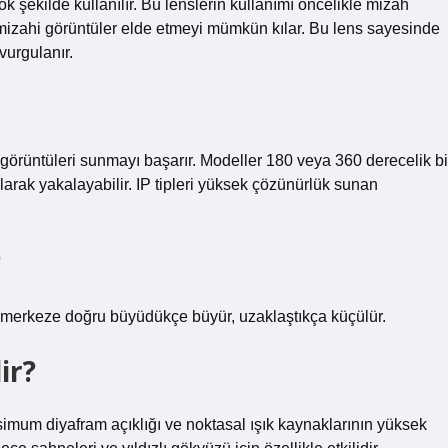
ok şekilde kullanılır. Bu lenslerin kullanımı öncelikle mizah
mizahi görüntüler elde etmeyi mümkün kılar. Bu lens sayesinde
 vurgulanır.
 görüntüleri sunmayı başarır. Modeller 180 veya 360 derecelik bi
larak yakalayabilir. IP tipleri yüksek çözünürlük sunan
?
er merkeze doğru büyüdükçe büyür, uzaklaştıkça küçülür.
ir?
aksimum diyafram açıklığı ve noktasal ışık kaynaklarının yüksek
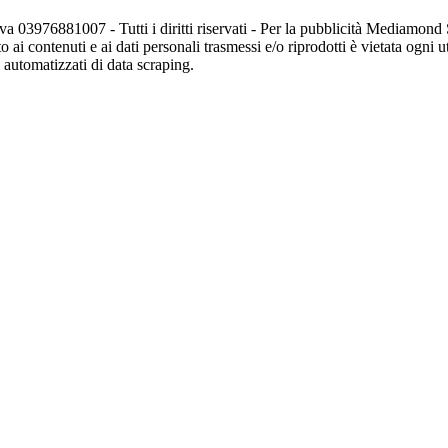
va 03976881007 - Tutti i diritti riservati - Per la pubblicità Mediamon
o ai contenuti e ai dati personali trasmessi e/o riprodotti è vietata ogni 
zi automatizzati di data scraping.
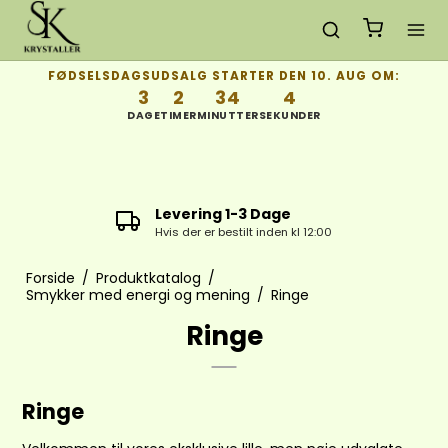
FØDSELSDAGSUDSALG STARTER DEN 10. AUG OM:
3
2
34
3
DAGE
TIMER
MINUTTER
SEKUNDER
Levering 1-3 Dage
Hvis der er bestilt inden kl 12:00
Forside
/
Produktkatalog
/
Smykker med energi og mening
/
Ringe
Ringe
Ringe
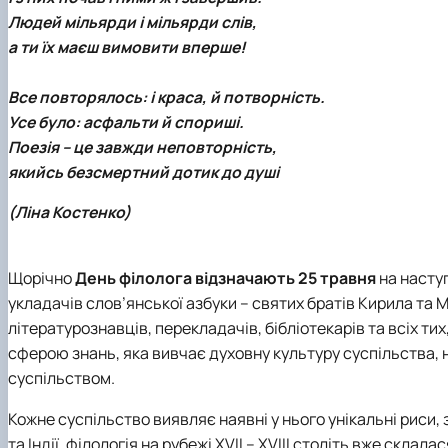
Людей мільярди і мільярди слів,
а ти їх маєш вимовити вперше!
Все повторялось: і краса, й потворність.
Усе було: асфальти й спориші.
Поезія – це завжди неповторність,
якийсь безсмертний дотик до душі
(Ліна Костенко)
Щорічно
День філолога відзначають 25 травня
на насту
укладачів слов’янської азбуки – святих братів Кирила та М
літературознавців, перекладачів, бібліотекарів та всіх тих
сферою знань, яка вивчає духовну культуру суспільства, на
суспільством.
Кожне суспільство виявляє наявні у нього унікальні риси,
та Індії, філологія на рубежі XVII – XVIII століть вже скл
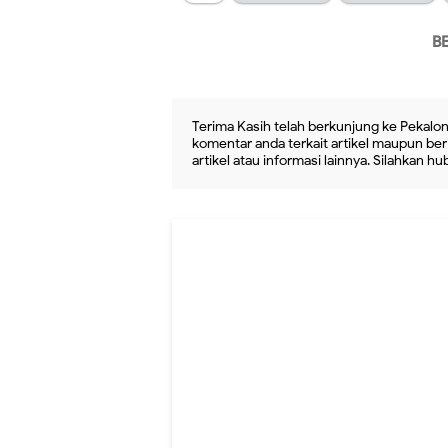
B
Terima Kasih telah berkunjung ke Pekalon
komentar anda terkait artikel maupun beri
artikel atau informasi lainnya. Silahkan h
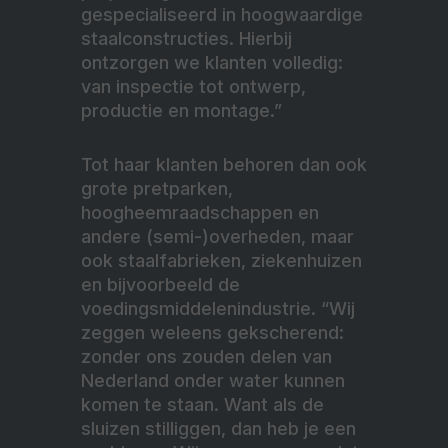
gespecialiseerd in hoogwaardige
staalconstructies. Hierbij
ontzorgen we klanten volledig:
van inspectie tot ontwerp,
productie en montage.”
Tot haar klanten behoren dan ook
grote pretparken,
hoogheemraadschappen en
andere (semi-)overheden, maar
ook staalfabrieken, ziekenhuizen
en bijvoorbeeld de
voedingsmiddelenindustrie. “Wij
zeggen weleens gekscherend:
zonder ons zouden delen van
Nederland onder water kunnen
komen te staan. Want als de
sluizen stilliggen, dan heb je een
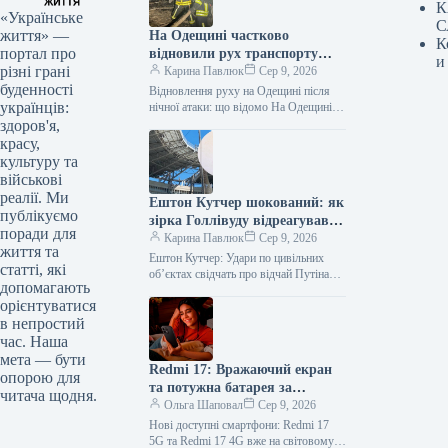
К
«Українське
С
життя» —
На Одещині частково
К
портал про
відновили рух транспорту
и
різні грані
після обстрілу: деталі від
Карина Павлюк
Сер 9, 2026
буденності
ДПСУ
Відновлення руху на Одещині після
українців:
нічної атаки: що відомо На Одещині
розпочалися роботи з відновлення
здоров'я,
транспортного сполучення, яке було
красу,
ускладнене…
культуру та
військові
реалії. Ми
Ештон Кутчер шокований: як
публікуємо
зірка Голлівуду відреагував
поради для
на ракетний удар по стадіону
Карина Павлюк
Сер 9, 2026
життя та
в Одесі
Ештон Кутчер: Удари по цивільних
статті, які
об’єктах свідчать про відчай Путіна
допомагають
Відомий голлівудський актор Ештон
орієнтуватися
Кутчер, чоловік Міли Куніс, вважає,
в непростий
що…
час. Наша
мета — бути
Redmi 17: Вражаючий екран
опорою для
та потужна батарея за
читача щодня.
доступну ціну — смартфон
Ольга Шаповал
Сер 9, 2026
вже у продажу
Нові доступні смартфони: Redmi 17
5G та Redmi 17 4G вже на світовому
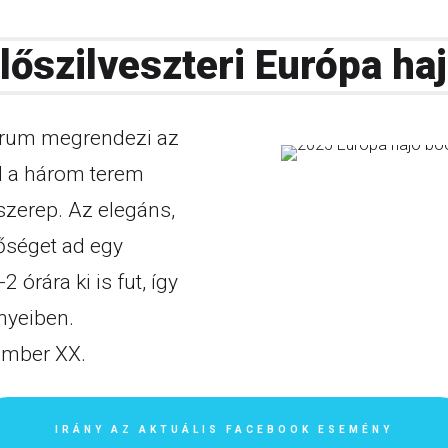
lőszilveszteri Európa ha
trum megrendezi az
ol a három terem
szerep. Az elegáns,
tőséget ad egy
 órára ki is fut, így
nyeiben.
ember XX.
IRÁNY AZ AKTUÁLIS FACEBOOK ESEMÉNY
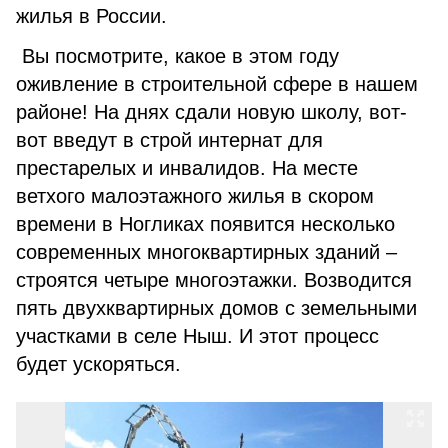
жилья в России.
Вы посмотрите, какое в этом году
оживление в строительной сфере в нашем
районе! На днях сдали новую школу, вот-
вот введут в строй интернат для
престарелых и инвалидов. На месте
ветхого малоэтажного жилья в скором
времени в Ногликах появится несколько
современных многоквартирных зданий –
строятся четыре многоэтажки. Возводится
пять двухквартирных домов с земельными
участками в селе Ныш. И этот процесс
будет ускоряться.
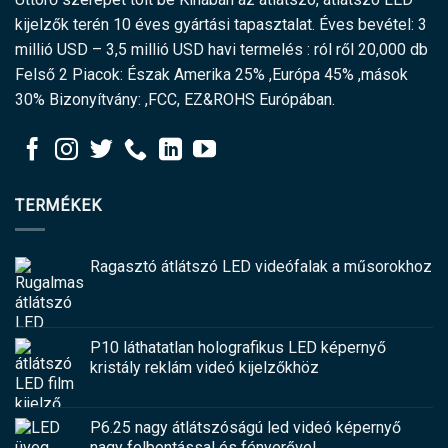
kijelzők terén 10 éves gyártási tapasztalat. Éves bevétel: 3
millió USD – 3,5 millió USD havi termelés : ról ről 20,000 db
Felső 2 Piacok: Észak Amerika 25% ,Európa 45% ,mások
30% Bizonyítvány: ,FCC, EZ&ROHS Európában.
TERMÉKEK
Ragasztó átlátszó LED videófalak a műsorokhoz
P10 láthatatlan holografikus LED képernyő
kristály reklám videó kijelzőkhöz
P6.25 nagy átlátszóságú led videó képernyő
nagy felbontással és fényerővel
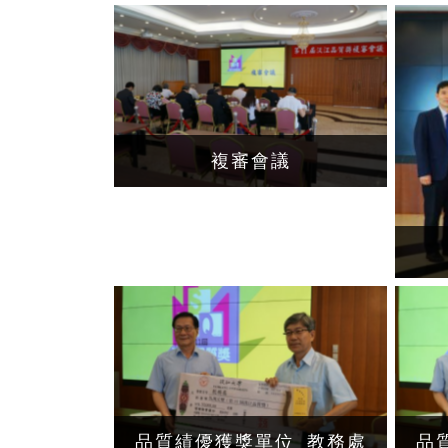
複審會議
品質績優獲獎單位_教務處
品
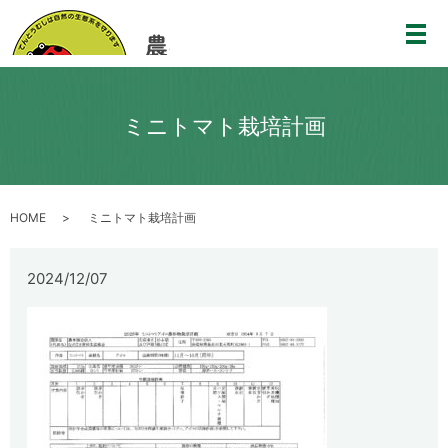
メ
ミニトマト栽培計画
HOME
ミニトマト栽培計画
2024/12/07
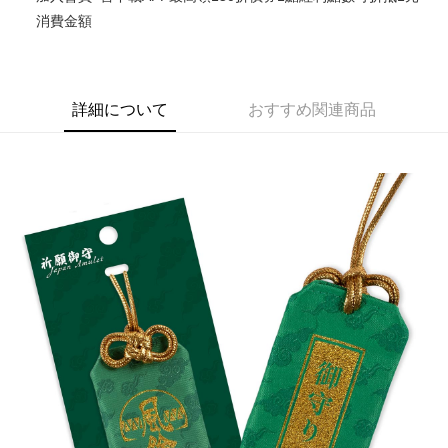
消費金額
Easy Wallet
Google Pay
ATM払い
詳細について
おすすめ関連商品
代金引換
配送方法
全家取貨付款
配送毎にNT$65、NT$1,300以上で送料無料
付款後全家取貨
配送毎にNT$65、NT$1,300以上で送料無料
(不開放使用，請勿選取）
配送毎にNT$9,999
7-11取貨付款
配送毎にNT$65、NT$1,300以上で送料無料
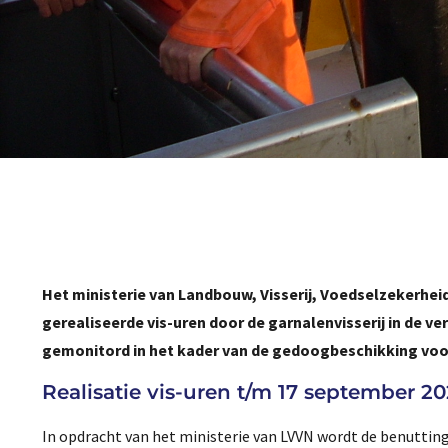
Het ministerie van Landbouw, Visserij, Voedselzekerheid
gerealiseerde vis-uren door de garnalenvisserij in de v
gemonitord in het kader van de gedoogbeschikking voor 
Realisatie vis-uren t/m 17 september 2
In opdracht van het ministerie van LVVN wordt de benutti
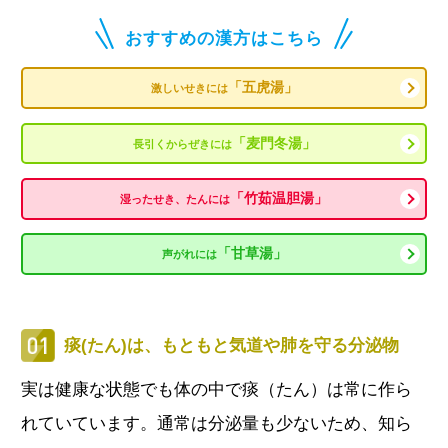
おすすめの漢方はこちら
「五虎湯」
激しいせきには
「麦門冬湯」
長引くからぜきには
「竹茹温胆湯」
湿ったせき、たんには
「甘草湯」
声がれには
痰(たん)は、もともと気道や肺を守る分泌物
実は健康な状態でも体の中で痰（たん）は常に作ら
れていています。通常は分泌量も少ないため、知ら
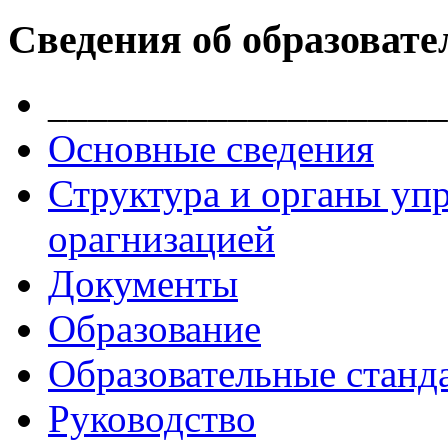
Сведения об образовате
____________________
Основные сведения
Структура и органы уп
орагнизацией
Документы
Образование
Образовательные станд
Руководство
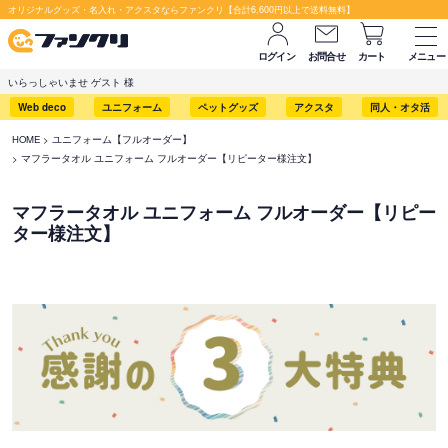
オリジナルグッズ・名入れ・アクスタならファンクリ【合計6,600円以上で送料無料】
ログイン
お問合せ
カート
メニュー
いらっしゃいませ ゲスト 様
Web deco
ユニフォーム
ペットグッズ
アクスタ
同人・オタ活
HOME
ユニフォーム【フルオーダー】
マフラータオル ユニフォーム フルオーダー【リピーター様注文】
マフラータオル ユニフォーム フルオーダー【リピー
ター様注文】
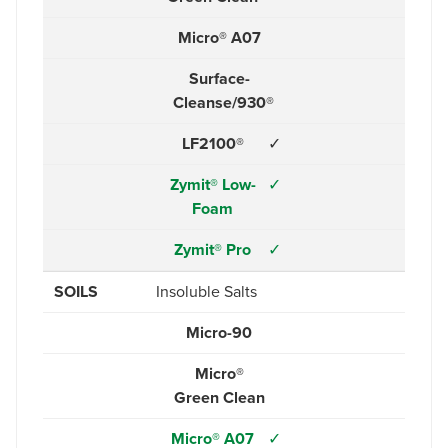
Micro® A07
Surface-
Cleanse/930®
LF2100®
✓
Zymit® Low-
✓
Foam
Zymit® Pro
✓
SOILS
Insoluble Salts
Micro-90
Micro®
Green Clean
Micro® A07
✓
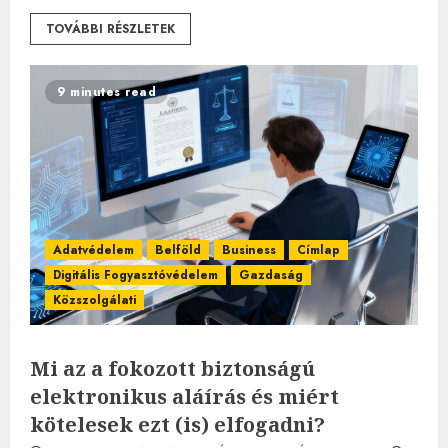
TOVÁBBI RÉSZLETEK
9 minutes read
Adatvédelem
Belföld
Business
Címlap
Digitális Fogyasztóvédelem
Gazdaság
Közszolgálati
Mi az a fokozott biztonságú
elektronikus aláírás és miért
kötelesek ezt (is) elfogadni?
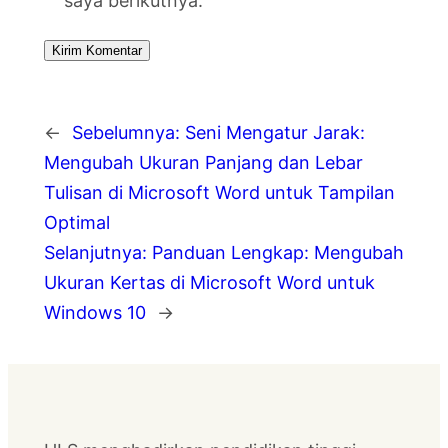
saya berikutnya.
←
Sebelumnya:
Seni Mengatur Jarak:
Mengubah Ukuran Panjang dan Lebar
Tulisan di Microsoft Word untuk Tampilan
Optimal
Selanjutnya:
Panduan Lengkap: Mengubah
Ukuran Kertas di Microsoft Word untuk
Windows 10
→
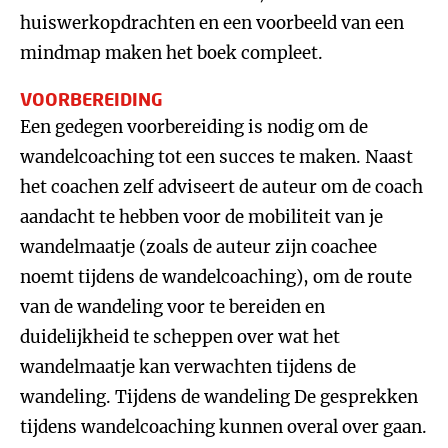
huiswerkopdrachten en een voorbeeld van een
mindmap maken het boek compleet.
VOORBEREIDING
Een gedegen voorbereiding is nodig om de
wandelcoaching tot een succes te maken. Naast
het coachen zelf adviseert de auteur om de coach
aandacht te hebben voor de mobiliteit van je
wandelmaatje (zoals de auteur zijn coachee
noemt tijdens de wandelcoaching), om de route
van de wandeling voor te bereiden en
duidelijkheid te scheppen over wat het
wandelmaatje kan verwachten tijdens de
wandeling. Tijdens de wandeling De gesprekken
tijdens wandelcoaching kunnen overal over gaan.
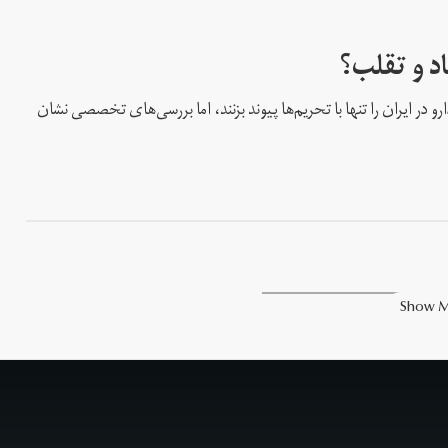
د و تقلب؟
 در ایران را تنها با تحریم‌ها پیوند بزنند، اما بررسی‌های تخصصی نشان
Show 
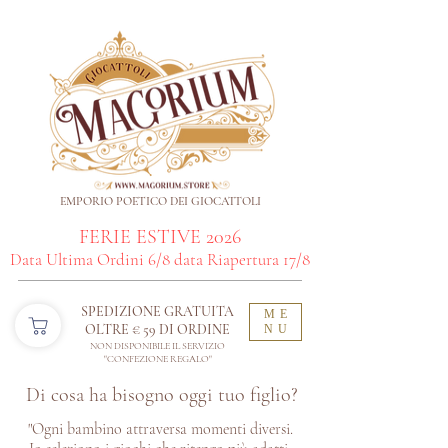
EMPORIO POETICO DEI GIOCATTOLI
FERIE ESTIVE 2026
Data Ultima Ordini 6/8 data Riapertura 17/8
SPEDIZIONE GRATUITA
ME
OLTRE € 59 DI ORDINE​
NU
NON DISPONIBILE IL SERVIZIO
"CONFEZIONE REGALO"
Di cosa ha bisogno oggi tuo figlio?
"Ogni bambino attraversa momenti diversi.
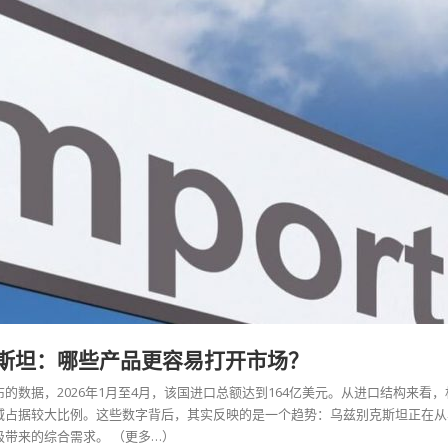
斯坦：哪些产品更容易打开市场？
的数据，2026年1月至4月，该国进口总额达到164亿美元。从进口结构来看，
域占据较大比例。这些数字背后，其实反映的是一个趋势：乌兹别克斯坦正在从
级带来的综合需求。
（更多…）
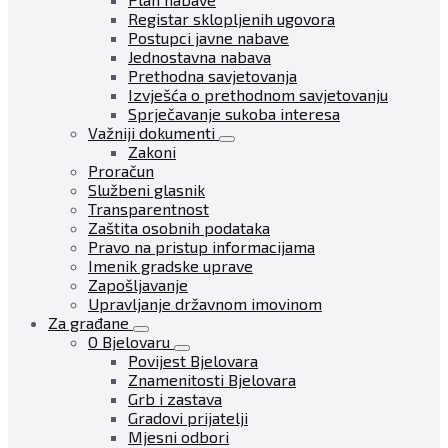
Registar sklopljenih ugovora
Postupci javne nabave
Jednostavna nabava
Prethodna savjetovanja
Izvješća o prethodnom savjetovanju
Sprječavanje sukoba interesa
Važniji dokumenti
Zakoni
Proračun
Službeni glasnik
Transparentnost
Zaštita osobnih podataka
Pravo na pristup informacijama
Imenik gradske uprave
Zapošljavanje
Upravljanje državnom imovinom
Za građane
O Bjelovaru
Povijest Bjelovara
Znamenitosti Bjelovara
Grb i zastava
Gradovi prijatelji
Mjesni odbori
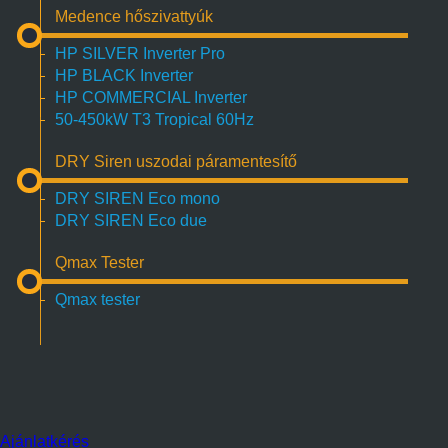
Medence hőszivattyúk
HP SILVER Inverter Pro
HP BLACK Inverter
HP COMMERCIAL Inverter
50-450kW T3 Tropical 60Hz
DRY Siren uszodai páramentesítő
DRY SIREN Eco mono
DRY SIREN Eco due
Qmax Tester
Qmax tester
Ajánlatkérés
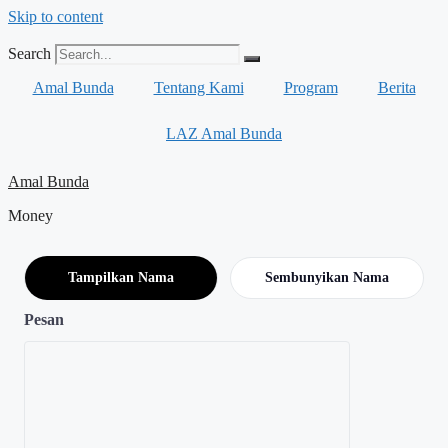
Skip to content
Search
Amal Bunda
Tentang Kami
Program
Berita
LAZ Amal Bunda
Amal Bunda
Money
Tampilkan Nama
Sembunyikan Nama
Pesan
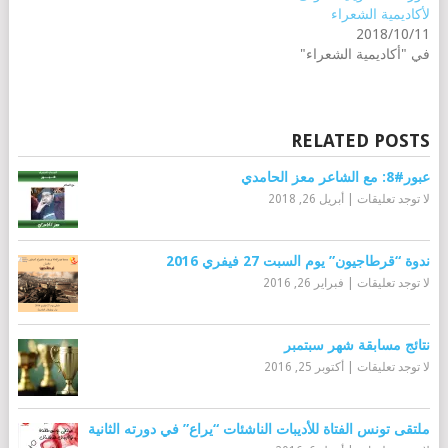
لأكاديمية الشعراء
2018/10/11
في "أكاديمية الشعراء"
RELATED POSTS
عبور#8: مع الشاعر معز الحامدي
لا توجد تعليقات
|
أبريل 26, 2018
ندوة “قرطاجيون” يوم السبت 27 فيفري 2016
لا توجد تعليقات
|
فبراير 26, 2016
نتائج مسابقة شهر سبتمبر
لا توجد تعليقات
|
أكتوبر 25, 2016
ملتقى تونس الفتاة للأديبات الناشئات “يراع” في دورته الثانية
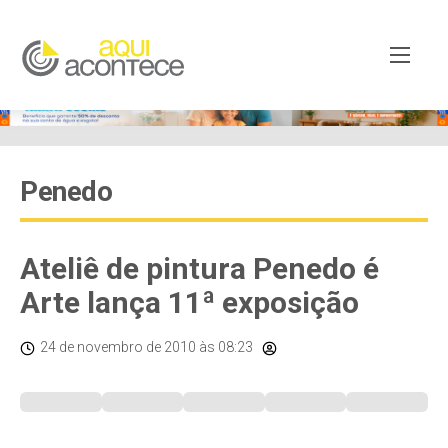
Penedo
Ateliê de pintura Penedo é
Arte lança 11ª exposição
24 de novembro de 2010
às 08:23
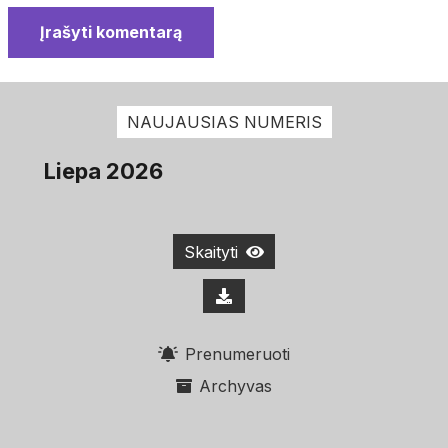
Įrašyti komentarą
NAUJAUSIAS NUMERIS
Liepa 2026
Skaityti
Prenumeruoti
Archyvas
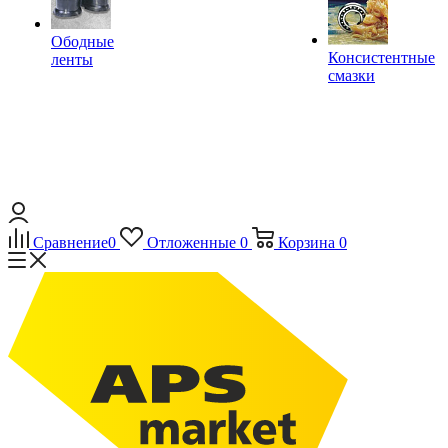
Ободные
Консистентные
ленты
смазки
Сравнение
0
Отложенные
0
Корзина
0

Task description » Collect every line of the records above that contains the string "ministerie", treating uppercase and lowercase letters as different.

Exercise answer »
Het ministerie van Landbouw, Visserij, Voedselzekerheid
In opdracht van het ministerie van LVVN wordt de benutti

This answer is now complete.